▶ [Daftar Tugas]
(1) Menurut catatan tentang muslim di Dresden, informasi apa saja yang minimal akan dicari seorang muslim dari saudara sesama muslim saat berkunjung ke tempat asing? Sebutkan semuanya.
(2) Dalam catatan tentang muslim di Dresden, untuk apa penulis singgah selama satu pekan di Dresden? Jelaskan dalam satu sampai tiga kalimat.
(3) Rangkum catatan tentang muslim di Dresden dalam dua kalimat.
┌─ Teks yang Disediakan
Secercah Sunnah di Kota nan Gerah

Posted by Lembaga Muslimah DPC Wahdah Islamiyah Bandung On Sabtu, 27 Maret 2010 0 komentar
Catatan dari blog http://bramantya.wordpress.com
Ditulis oleh Muhammad  Agung Bramantya merupakan salah satu Pengurus Dewan Pimpinan Cabang Wahdah Islamiyah (DPC WI) Jogjakarta
dresden
Pemandangan dari pinggir sungai Elbe, Dresden, Germany

Secercah Sunnah di Kota nan Gerah
catatan kecil tentang penerapan sunnah nabi pada muslimin di Dresden-Jerman
Sementara riak-riak anti-Islam dan Islamphobia di Negara Jerman masih menjalar, disudut kota Dresden terhembus angin sejuk dari segelintir kaum muslim yang tinggal di kota ini. Secara umum, data populasi muslim di Jerman adalah 3% dari total penduduk. Jumlah tersebut belum dirinci antara muslimin penduduk asli, ataukah pendatang.
Hari ini, sembari menunggu pesawat yang dioperasikan perusahaan penerbangan Lufthansa yang insya Alloh membawa saya dari Dresden Flughafen (bandara) ke Frankfurt Main Airport untuk seterusnya kembali ke tempat belajar saya di Jepang, saya ingin berbagi cerita tentang secuil fragment kehidupan muslim di kota Dresden ini.
Satu pekan sudah saya singgah di Dresden untuk menghadiri sebuah acara Seminar Internasional ERMR2008. Dan seperti layaknya seorang muslim ketika berkunjung ke suatu tempat asing, dia pasti akan mencari saudara sesama muslimnya, minimal untuk mendapatkan informasi tentang tempat, kiblat dan jadwal shalat sekaligus makanan halal.
└─
┌─ Informasi
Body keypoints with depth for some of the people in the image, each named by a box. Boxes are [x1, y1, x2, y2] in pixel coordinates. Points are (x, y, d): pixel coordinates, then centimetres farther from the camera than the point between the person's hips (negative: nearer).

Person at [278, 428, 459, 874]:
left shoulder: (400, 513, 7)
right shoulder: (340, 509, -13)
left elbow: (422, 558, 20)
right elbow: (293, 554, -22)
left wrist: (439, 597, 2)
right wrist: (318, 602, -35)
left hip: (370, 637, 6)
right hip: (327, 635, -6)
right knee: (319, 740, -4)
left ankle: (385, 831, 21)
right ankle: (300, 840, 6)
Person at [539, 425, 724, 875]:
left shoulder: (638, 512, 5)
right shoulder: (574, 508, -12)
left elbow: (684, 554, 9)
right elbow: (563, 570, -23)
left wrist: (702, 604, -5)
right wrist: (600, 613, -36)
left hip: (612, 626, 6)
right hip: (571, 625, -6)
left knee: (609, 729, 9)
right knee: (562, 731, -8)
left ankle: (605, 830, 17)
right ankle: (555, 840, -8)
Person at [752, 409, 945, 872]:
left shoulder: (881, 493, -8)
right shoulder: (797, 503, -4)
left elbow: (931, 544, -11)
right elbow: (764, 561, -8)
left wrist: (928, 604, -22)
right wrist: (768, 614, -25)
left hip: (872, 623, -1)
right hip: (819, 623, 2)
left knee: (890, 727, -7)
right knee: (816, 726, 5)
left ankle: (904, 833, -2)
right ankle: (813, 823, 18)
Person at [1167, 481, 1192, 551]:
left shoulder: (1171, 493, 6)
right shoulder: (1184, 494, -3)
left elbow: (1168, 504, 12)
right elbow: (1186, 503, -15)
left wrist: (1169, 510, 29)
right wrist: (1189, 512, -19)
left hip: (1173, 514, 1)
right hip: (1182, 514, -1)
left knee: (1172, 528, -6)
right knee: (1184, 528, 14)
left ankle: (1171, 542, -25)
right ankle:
└─
▶ [Jawaban yang Diharapkan]
(1)
- Informasi tentang tempat
- Kiblat
- Jadwal shalat
- Makanan halal

(2) Penulis singgah satu pekan di Dresden untuk menghadiri sebuah acara Seminar Internasional ERMR2008.

(3) Catatan ini bercerita tentang segelintir kaum muslim di Dresden di tengah riak anti-Islam dan Islamphobia yang masih menjalar di Jerman, negara dengan populasi muslim sebesar 3% dari total penduduk. Penulis menuliskannya sambil menunggu pesawat kembali ke tempat belajarnya di Jepang melalui Frankfurt, setelah satu pekan di Dresden untuk menghadiri Seminar Internasional ERMR2008.